The work office is increasingly adopting mainstream digital solutions to enhance staff communication and productivity, which is creating fertile ground for start-ups able to deliver solutions in this space. With the UK’s capital city especially open to pioneering technologies, London corporate finance is set to play a major role in developing the migration of the workplace towards greater internal interconnectivity.
Telecom services popular among consumers and technological strategies typically utilised by businesses externally are increasingly entering the office environment, helping to nurture a revolution in the digital workplace. Both large and small businesses are turning to platforms such as crowdsourcing, social media and mobile applications to broaden internal collaboration, improve access to information and ultimately expand productivity. In essence, the workplace is becoming a digital organism that benefits from a freer flow of information and better-connected employees.
A challenge for businesses, especially large corporations, is often an organic process that divides departments into stand-alone silos with limited strategic and creative collaboration. Indeed, skills that can crossover job titles can be underused due to poor communications or limited platforms for company-wide initiatives. Having recognised this, chief executives are increasingly adopting internal digital communities. German telecom giant Deutsche Telekom, for example, utilised a crowdsourcing tool to derive key performance indicators from its global staff network in early 2013.

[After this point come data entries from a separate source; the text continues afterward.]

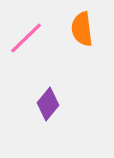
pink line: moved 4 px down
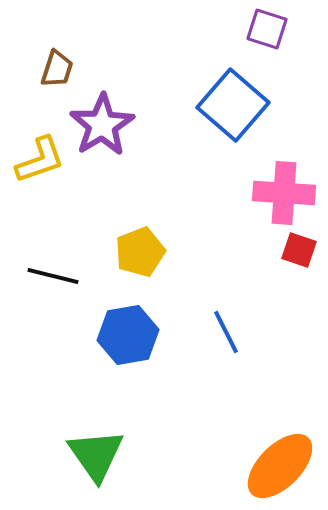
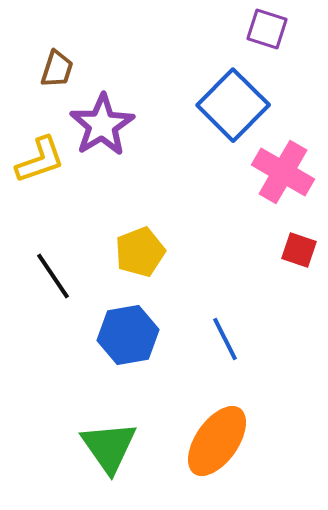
blue square: rotated 4 degrees clockwise
pink cross: moved 1 px left, 21 px up; rotated 26 degrees clockwise
black line: rotated 42 degrees clockwise
blue line: moved 1 px left, 7 px down
green triangle: moved 13 px right, 8 px up
orange ellipse: moved 63 px left, 25 px up; rotated 10 degrees counterclockwise
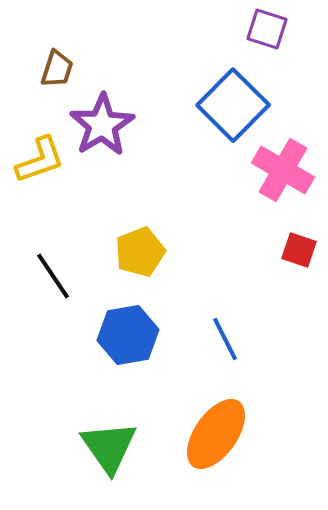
pink cross: moved 2 px up
orange ellipse: moved 1 px left, 7 px up
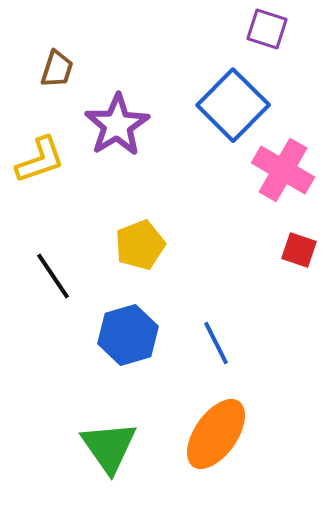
purple star: moved 15 px right
yellow pentagon: moved 7 px up
blue hexagon: rotated 6 degrees counterclockwise
blue line: moved 9 px left, 4 px down
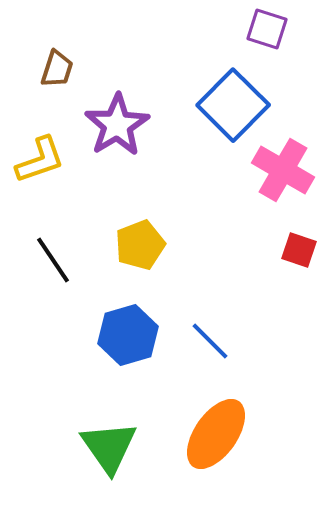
black line: moved 16 px up
blue line: moved 6 px left, 2 px up; rotated 18 degrees counterclockwise
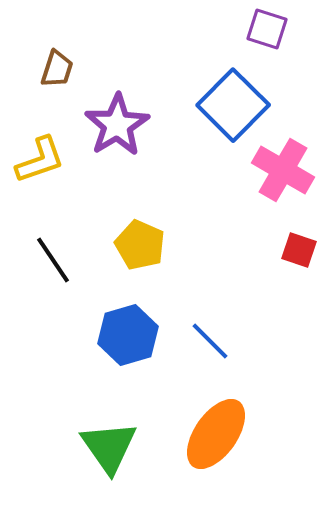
yellow pentagon: rotated 27 degrees counterclockwise
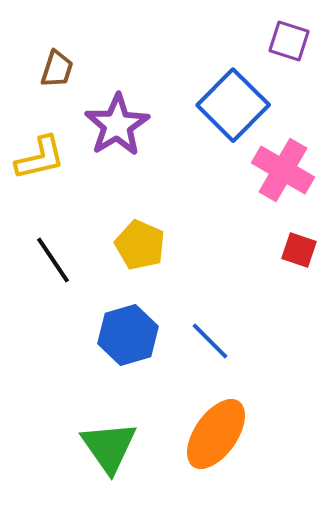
purple square: moved 22 px right, 12 px down
yellow L-shape: moved 2 px up; rotated 6 degrees clockwise
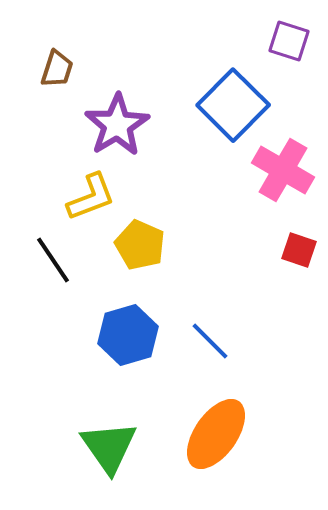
yellow L-shape: moved 51 px right, 39 px down; rotated 8 degrees counterclockwise
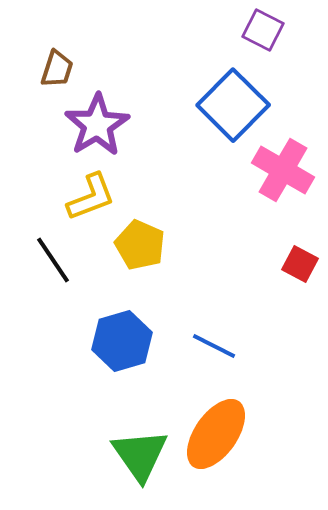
purple square: moved 26 px left, 11 px up; rotated 9 degrees clockwise
purple star: moved 20 px left
red square: moved 1 px right, 14 px down; rotated 9 degrees clockwise
blue hexagon: moved 6 px left, 6 px down
blue line: moved 4 px right, 5 px down; rotated 18 degrees counterclockwise
green triangle: moved 31 px right, 8 px down
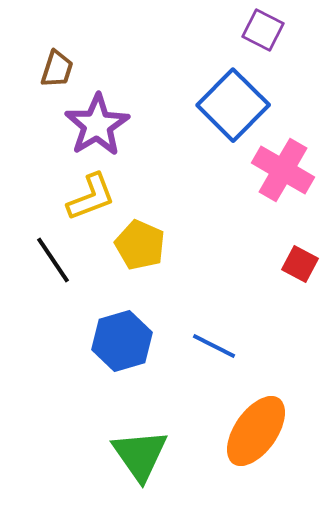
orange ellipse: moved 40 px right, 3 px up
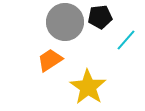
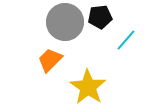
orange trapezoid: rotated 12 degrees counterclockwise
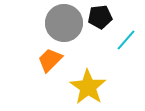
gray circle: moved 1 px left, 1 px down
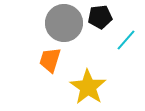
orange trapezoid: rotated 28 degrees counterclockwise
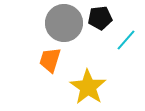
black pentagon: moved 1 px down
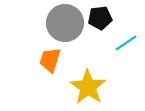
gray circle: moved 1 px right
cyan line: moved 3 px down; rotated 15 degrees clockwise
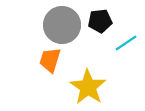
black pentagon: moved 3 px down
gray circle: moved 3 px left, 2 px down
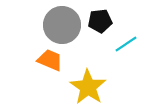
cyan line: moved 1 px down
orange trapezoid: rotated 96 degrees clockwise
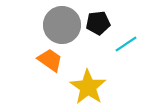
black pentagon: moved 2 px left, 2 px down
orange trapezoid: rotated 12 degrees clockwise
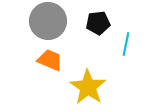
gray circle: moved 14 px left, 4 px up
cyan line: rotated 45 degrees counterclockwise
orange trapezoid: rotated 12 degrees counterclockwise
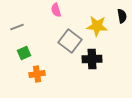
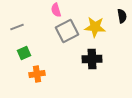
yellow star: moved 2 px left, 1 px down
gray square: moved 3 px left, 10 px up; rotated 25 degrees clockwise
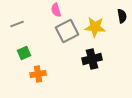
gray line: moved 3 px up
black cross: rotated 12 degrees counterclockwise
orange cross: moved 1 px right
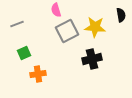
black semicircle: moved 1 px left, 1 px up
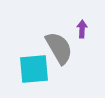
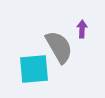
gray semicircle: moved 1 px up
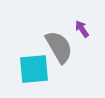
purple arrow: rotated 36 degrees counterclockwise
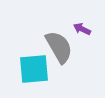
purple arrow: rotated 30 degrees counterclockwise
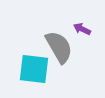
cyan square: rotated 12 degrees clockwise
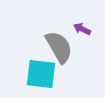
cyan square: moved 7 px right, 5 px down
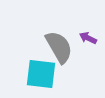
purple arrow: moved 6 px right, 9 px down
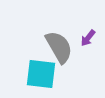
purple arrow: rotated 78 degrees counterclockwise
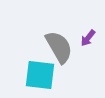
cyan square: moved 1 px left, 1 px down
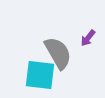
gray semicircle: moved 1 px left, 6 px down
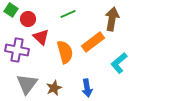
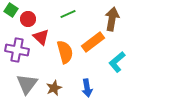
cyan L-shape: moved 2 px left, 1 px up
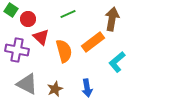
orange semicircle: moved 1 px left, 1 px up
gray triangle: rotated 40 degrees counterclockwise
brown star: moved 1 px right, 1 px down
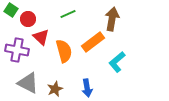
gray triangle: moved 1 px right, 1 px up
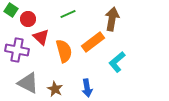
brown star: rotated 21 degrees counterclockwise
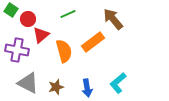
brown arrow: moved 1 px right; rotated 50 degrees counterclockwise
red triangle: moved 2 px up; rotated 36 degrees clockwise
cyan L-shape: moved 1 px right, 21 px down
brown star: moved 1 px right, 2 px up; rotated 28 degrees clockwise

The enhanced affordability and processing capability of wireless handheld devices, as well as growing access to high-speed mobile broadband, are factors that are rapidly increasing the appeal of mobile devices as fully integrated data-accessible work tools. This has been most reflected by the surging bring-your-own-device (BYOD) market, set to reach $181 billion in value globally by 2017, according to trade sources. Enterprises integrating employees’ devices into company IT infrastructure can benefit from out-of-work-hours staff productivity and their ability to perform sales or similar transactions while working remotely. Globalisation has largely decentralised corporate functions and mobile data is set to activate the next phase of business flexibility.
However, some challenges remain for digitalising the workplace.
Inherent traditionalism and distrust of employees among some chief executives, who can be anxious in releasing their control levers over communications and feedback, can post a barrier to liberal workplace tools such as crowdsourcing and social media. While progressive telecom companies have typically been the first to initiate internal digital processes, traditional segments such as finance and the public sector are fearful of security breaches and public relations leaks that online communities and work devices can cause. The cost of wholesale digital processes during a period of global economic uncertainty is another potential factor that can disrupt the implementation of internal telecom tools. Especially since the cost benefits of digital internal interaction can be difficult to quantify.